La mayoría de las comedias románticas americanas recientes padecen una grave enfermedad, tal vez una epidemia, que consiste en que, sabiendo cuál va a ser su final –felices para siempre–, ni siquiera se molestan en presentarnos un cómo, es decir un relato que ofrezca algo más allá de las previsibles secuencias de buen rollo, visita familiar, comidas con porqués y visitas a las azoteas.
Quienes se atrevan a acercarse hasta Con derecho a roce se van a encontrar con una buena dosis de estas predecibles secuencias.
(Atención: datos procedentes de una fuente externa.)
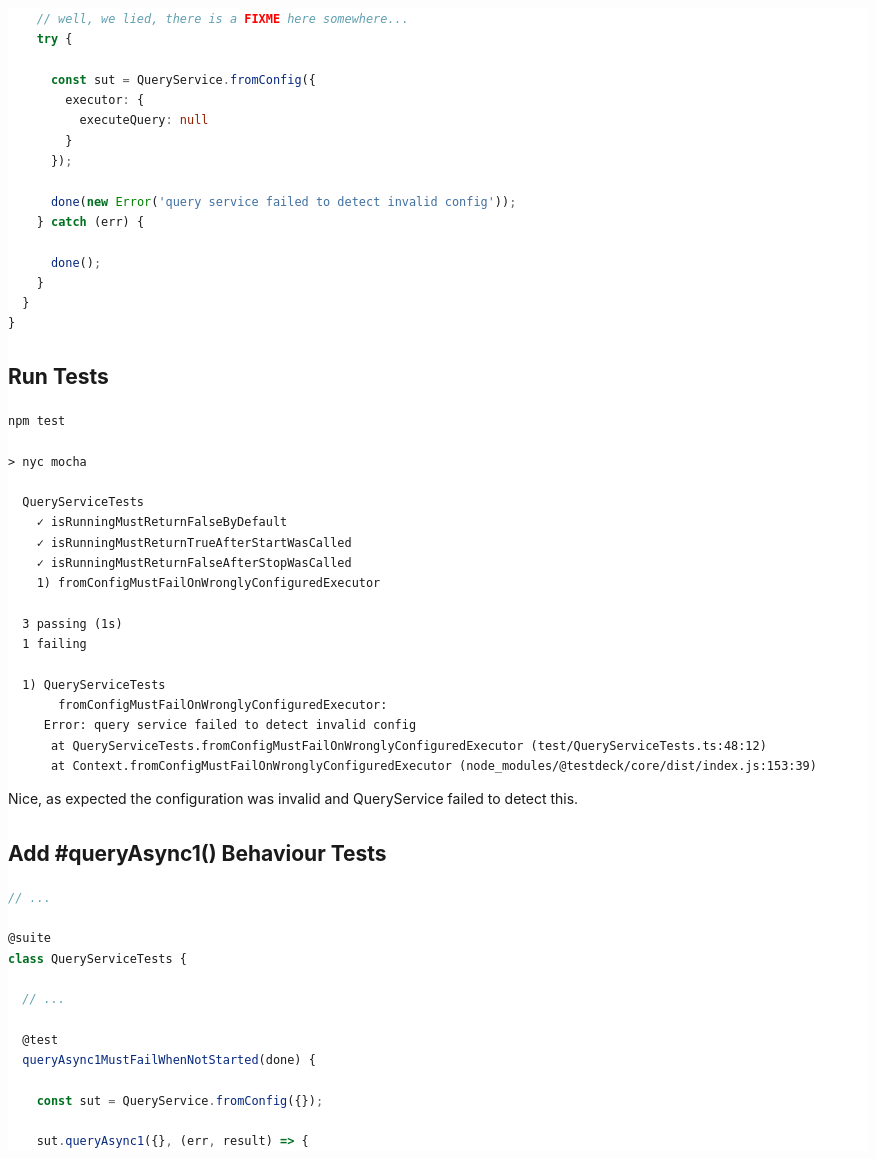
 ```typescript showLineNumbers
    // well, we lied, there is a FIXME here somewhere...
    try {

      const sut = QueryService.fromConfig({
        executor: {
          executeQuery: null
        }
      });

      done(new Error('query service failed to detect invalid config'));
    } catch (err) {

      done();
    }
  }
}
```

## Run Tests

```shell showLineNumbers
npm test

> nyc mocha

  QueryServiceTests
    ✓ isRunningMustReturnFalseByDefault
    ✓ isRunningMustReturnTrueAfterStartWasCalled
    ✓ isRunningMustReturnFalseAfterStopWasCalled
    1) fromConfigMustFailOnWronglyConfiguredExecutor

  3 passing (1s)
  1 failing

  1) QueryServiceTests
       fromConfigMustFailOnWronglyConfiguredExecutor:
     Error: query service failed to detect invalid config
      at QueryServiceTests.fromConfigMustFailOnWronglyConfiguredExecutor (test/QueryServiceTests.ts:48:12)
      at Context.fromConfigMustFailOnWronglyConfiguredExecutor (node_modules/@testdeck/core/dist/index.js:153:39)
```

Nice, as expected the configuration was invalid and QueryService failed to detect this.



## Add #queryAsync1() Behaviour Tests

```typescript showLineNumbers
// ...

@suite
class QueryServiceTests {

  // ...

  @test
  queryAsync1MustFailWhenNotStarted(done) {

    const sut = QueryService.fromConfig({});

    sut.queryAsync1({}, (err, result) => {

```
La única originalidad (resulta casi un atrevimiento llamarle así) consiste en un acercamiento –verbal, nunca físico, ya que en la cinta no se enseña ni un pezón– descriptivo de los gustos sexuales de sus protagonistas.
Las carencias de Con derecho a roce tienen que ver con una ausencia prácticamente absoluta de tramas secundarias capaces de enriquecer la historia o, como mínimo, que descarguen el peso de la principal –la relación entre los dos amigos y su final como pareja o no pareja– y contribuyan de ese modo a mejorar el ritmo de la película.
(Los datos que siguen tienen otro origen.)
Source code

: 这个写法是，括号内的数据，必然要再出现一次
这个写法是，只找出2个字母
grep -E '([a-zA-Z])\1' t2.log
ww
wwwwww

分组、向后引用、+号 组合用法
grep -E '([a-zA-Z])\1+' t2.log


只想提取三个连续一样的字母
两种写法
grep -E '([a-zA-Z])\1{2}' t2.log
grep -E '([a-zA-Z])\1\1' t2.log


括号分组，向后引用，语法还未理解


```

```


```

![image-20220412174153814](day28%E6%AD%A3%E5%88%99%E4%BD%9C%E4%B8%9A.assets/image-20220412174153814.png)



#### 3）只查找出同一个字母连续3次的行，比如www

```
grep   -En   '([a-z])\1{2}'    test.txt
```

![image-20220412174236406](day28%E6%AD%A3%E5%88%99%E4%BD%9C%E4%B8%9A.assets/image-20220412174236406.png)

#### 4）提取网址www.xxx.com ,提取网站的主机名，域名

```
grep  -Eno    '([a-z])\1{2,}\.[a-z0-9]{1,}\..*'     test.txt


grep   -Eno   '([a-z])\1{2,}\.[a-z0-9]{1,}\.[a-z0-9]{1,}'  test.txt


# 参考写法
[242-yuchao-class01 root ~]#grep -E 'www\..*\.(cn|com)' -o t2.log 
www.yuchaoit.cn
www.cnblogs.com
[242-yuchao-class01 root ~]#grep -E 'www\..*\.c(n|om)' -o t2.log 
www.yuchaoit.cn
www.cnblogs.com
Creen, productores y guionistas, que la suya es una actualización de Cuando Harry encontró a Sally. El problema es que su historia comienza con un polvo, lo que en el caso de ésta última no sucedía hasta más allá de mitad de la película. Por no mencionar la originalidad de los personajes, de sus singulares diálogos y de dos actores, Billy Cristal y Meg Ryan, en su mejor momento. Un cóctel que nos permite asegurar que la comedia de Rob Reiner es una de las comedias románticas más brillantes que ha parido el cine de Hollywood desde los ochenta hasta hoy en día.
En la que nos ocupa, el peso, diríamos casi total, lo sostiene ese gran descubrimiento que se llama Mila Kunis, un raro y escaso ejemplo de belleza especialmente dotada para la comedia que consigue encandilarnos durante algunas escenas. Mientras eso ocurre, en el otro lado nos encontramos con un Justin Timberlake anodino que se dedica a desplegar su amplio –y ridículo– abanico de monerias musicales que el director, Will Gluck, debería habernos ahorrado. Ni Patricia Clarkson ni Woody Harrelson tienen apenas espacio para desarrollar sus respectivas cualidades en una comedia al uso, superficial y olvidable a los cinco minutos de haberla visto.